- Atap Rumah, salah satu hal yang unik pada penampilan rumah gadang ini adalah pada bagian atapnya biasanya terbuat dari ijuk dan membentuk tanduk kerbau meruncing yang sekaligus melambangkan kemenangan masyarakat Minang dalam perlombaan adu kerbau.
- Ukiran, hal yang unik lainnya pada rumah gadang selain atapnya yaitu ukiran. Ukiran pada rumah gadang sangat unik dan biasanya dipenuhi dengan warna yang mencolok sehingga menarik perhatian. Motif pada ukurannya yaitu flora dan fauna yang memiliki makna keselarasan antara masyarakat dan alam sekitarnya, karena diminang terdapat istilah " Alam Takambang Jadi Guru"
- Rumah Gadang ini dibangun tidak menggunakan paku, berbeda dengan bangunan pada umumnya yang biasanya dibangun dengan menggunakan paku namun rumah gadang dibangun tidak menggunakan paku, melainkan menggunakan pasak yang terbuat dari kayu sehingga ada kemungkinan rumah gadang ini tahan dari guncangan gempa bumi.
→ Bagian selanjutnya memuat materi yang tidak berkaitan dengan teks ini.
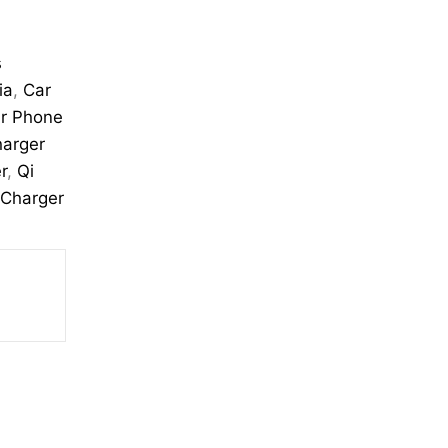
s
ia
,
Car
r Phone
harger
r
,
Qi
 Charger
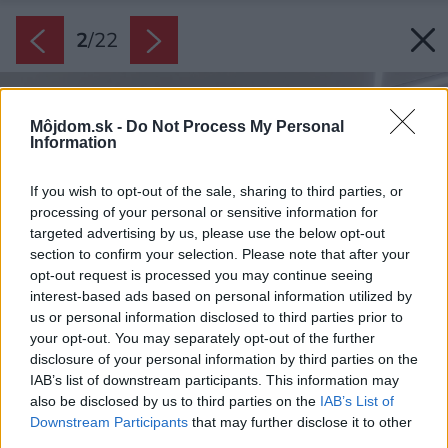
2
/
22
Môjdom.sk -
Do Not Process My Personal
Information
If you wish to opt-out of the sale, sharing to third parties, or
processing of your personal or sensitive information for
targeted advertising by us, please use the below opt-out
section to confirm your selection. Please note that after your
opt-out request is processed you may continue seeing
interest-based ads based on personal information utilized by
us or personal information disclosed to third parties prior to
your opt-out. You may separately opt-out of the further
disclosure of your personal information by third parties on the
IAB’s list of downstream participants. This information may
also be disclosed by us to third parties on the
IAB’s List of
Downstream Participants
that may further disclose it to other
third parties.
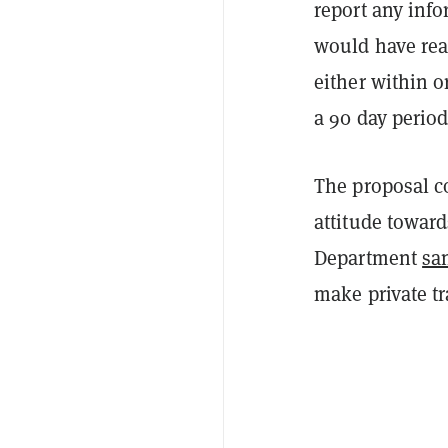
report any info
would have rea
either within o
a 90 day perio
The proposal c
attitude toward
Department
sa
make private t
- Tiang Rumah, pada rumah gadang tiang tidak langsung tertanam ditanah melainkan bertumpu diatas batu yang kuat dan lebar, dan kayu yang digunakan pada tiang rumah gadang yaitu kayu dari pohon juga.
- Tangga Rumah Gadang, walaupun berukuran besar dan memiliki banyak ruang rumah gadang hanya memiliki satu tangga yang berada ditengah depan dan memiliki makna yang erat kaitannya dengan agama Islam.
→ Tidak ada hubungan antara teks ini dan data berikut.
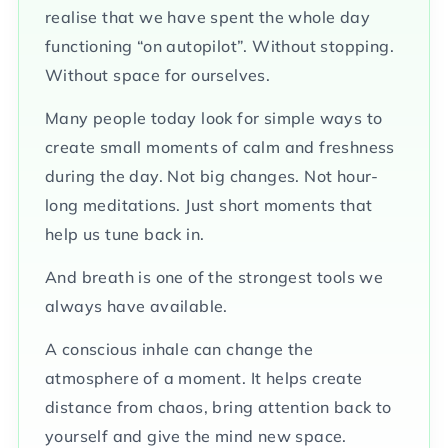
realise that we have spent the whole day
functioning “on autopilot”. Without stopping.
Without space for ourselves.
Many people today look for simple ways to
create small moments of calm and freshness
during the day. Not big changes. Not hour-
long meditations. Just short moments that
help us tune back in.
And breath is one of the strongest tools we
always have available.
A conscious inhale can change the
atmosphere of a moment. It helps create
distance from chaos, bring attention back to
yourself and give the mind new space.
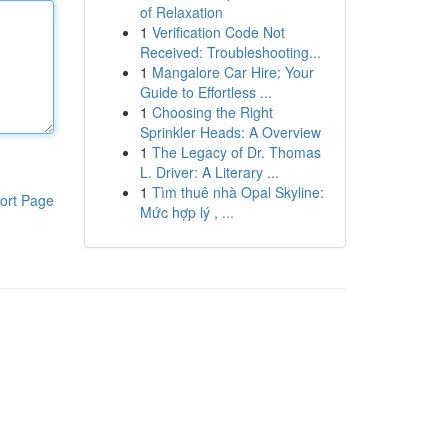
of Relaxation
1
Verification Code Not
Received: Troubleshooting...
1
Mangalore Car Hire: Your
Guide to Effortless ...
1
Choosing the Right
Sprinkler Heads: A Overview
1
The Legacy of Dr. Thomas
L. Driver: A Literary ...
1
Tìm thuê nhà Opal Skyline:
ort Page
Mức hợp lý , ...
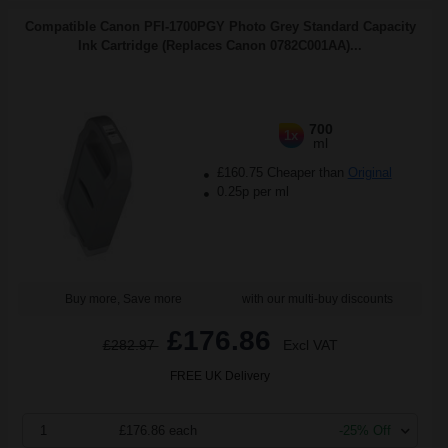
Compatible Canon PFI-1700PGY Photo Grey Standard Capacity
Ink Cartridge (Replaces Canon 0782C001AA)...
700
1x
ml
£160.75 Cheaper than
Original
0.25p per ml
Buy more, Save more
with our multi-buy discounts
£176.86
£282.97
Excl VAT
FREE UK Delivery
1
£176.86 each
-25% Off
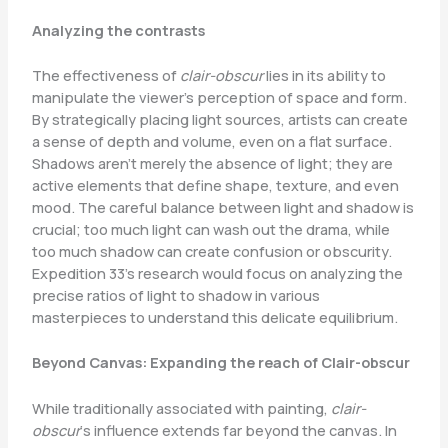
Analyzing the contrasts
The effectiveness of
clair-obscur
lies in its ability to
manipulate the viewer’s perception of space and form.
By strategically placing light sources, artists can create
a sense of depth and volume, even on a flat surface.
Shadows aren’t merely the absence of light; they are
active elements that define shape, texture, and even
mood. The careful balance between light and shadow is
crucial; too much light can wash out the drama, while
too much shadow can create confusion or obscurity.
Expedition 33’s research would focus on analyzing the
precise ratios of light to shadow in various
masterpieces to understand this delicate equilibrium.
Beyond Canvas: Expanding the reach of Clair-obscur
While traditionally associated with painting,
clair-
obscur
‘s influence extends far beyond the canvas. In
3. Keluarga Perempuan Tinggal di Rumah dan Laki-laki yang Sudah Menikah Pindah ke Rumah Istrinya.
Sebagaimana dengan ketentuan rumah gadang yang dibangun dengan membuat kamar sesuai dengan jumlah perempuan yang tinggal di rumah tersebut. Begitu juga dengan masyarakat Minang walaupun tidak memiliki rumah gadang dan hanya rumah biasa pada umumnya juga mengikuti ketentuan rumah gadang dimana laki-laki yang sudah menikah akan pindah kerumah istrinya. Ketetapan ini sudah tidak dapat dipungkiri lagi oleh masyarakat Minang karena sudah menjadi budaya dan jarang sekali Perempuan yang tinggal dirumah suami kecuali karena alasan tertentu.
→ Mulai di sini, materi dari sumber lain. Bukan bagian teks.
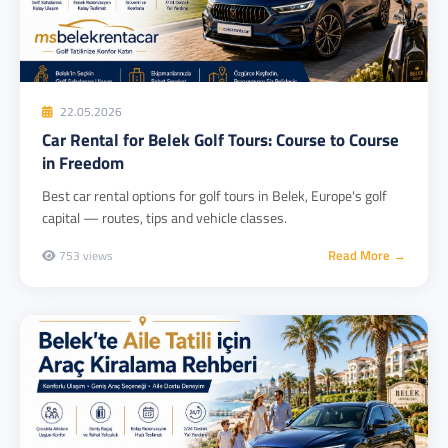
22.05.2026
Car Rental for Belek Golf Tours: Course to Course
in Freedom
Best car rental options for golf tours in Belek, Europe's golf
capital — routes, tips and vehicle classes.
Read More →
753 views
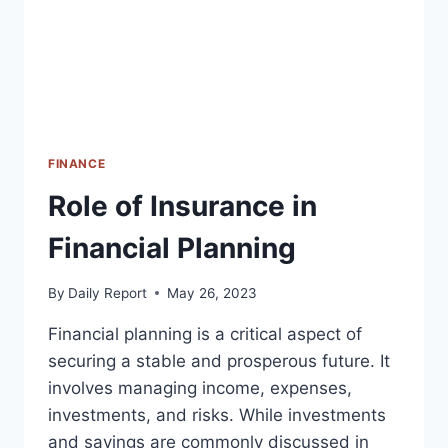
FINANCE
Role of Insurance in
Financial Planning
By
Daily Report
May 26, 2023
Financial planning is a critical aspect of
securing a stable and prosperous future. It
involves managing income, expenses,
investments, and risks. While investments
and savings are commonly discussed in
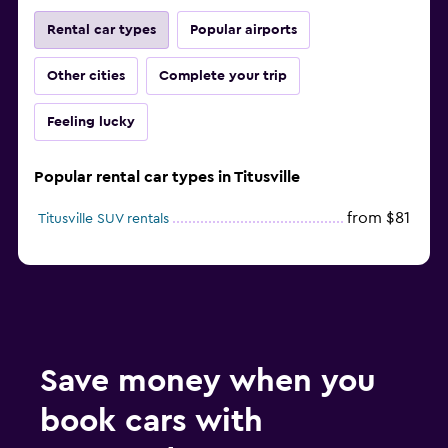
Rental car types
Popular airports
Other cities
Complete your trip
Feeling lucky
Popular rental car types in Titusville
from $81
Titusville SUV rentals
Save money when you
book cars with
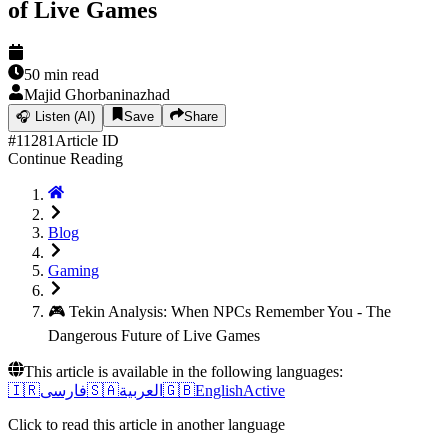
of Live Games
50
min read
Majid Ghorbaninazhad
🎧
Listen (AI)
Save
Share
#
11281
Article ID
Continue Reading
Blog
Gaming
🎮 Tekin Analysis: When NPCs Remember You - The
Dangerous Future of Live Games
This article is available in the following languages:
🇮🇷
فارسی
🇸🇦
العربية
🇬🇧
English
Active
Click to read this article in another language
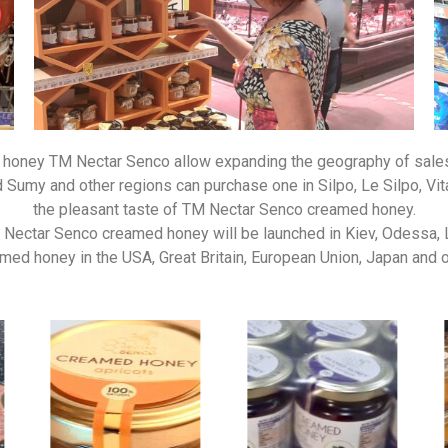
honey TM Nectar Senco allow expanding the geography of sales o
Sumy and other regions can purchase one in Silpo, Le Silpo, Vita 
the pleasant taste of TM Nectar Senco creamed honey.
M Nectar Senco creamed honey will be launched in Kiev, Odessa, 
d honey in the USA, Great Britain, European Union, Japan and oth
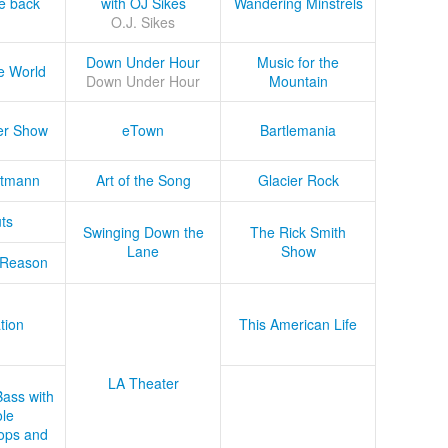
he back
with OJ Sikes
Wandering Minstrels
O.J. Sikes
Down Under Hour
Music for the
e World
Down Under Hour
Mountain
er Show
eTown
Bartlemania
tmann
Art of the Song
Glacier Rock
ts
Swinging Down the
The Rick Smith
Lane
Show
 Reason
tion
This American Life
LA Theater
Bass with
le
ops and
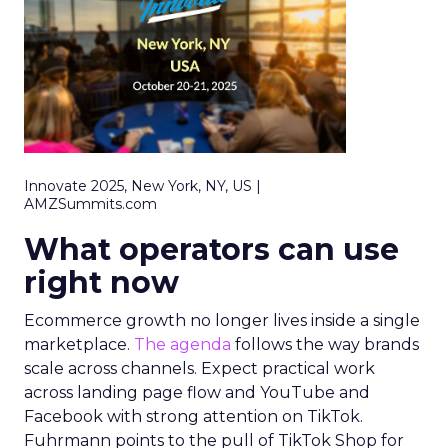
Innovate 2025, New York, NY, US |
AMZSummits.com
What operators can use
right now
Ecommerce growth no longer lives inside a single
marketplace.
The agenda
follows the way brands
scale across channels. Expect practical work
across landing page flow and YouTube and
Facebook with strong attention on TikTok.
Fuhrmann points to the pull of TikTok Shop for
4. Budaya Merantau Pemuda di Minang
Merantau merupakan salah satu identitas pemuda Minangkabau, terkait dengan jumlah kamar yang disediakan dirumah hanya untuk perempuan hal itu juga mendukung budaya marantau para kaum laki-laki di Minang. Menurut masyarakat Minang jika laki-laki yang sudah dewasa dan belum ada niat menikah maka akan sangat dianjurkan untuk merantau jika tidak maka itu akan dianggap sebagai pengecut bagi sebagian masyarakat. Merantau juga tidak terlepas dari bimbingan Ninik mamak, dimana Ninik mamak yang akan mengarah kemana tujuannya akan merantau, bagaimana hidup dirantau orang, dan merantau bukan berarti pergi untuk selamanya melainkan ada kalanya untuk pulang dan menikahi perempuan minang. Tetapi banyak juga para perantau yang menikahi perempuan diperantauannya karena mereka merasa saling cocok dan biasanya setelah menikah pemuda perantau ini akan kembali keperabtaun bersama istrinya dan banyak juga yang tinggal menetap dikampung karena memiliki modal untuk membuka usaha dikampung bersama istrinya.
5. Larangan Menikah Sesuku Dalam Masyarakat Minang.
Perkawinan menikah Sesuku dalam masyarakat Minang sangat ditentang dan juga sudah menjadi budaya. Hal ini didukung oleh beberapa alasan tertentu diantaranya yaitu ; Diduga masyarakat yang satu suku memiliki hubungan darah sehingga dilarang untuk melangsungkan pernikahan, pergaulan yang sempit karena satu suku merupakan satu keturunan maka jika menikah dengan suku yang sama itu artinya pergaulan atau tali persaudaraan tidak akan bertambah melainkan itu-itu saja, keturunan yang kurang berkualitas karena adanya perkawinan sedarah maka anak yang dihasilkan dianggap kurang patut dan menyebabkan kurangnya kualitas bahkan terkadang ada yang cacat, memutuskan tali persaudaraan dan garis keturunan jika perkawinan satu suku tetap dijalankan maka akan dikenakan sanksi dikeluarkan dari suku tersebut karena melanggar ketentuan yang ada dan hal itu akan membuat tali persaudaraan dan keturunan terputus begitu saja.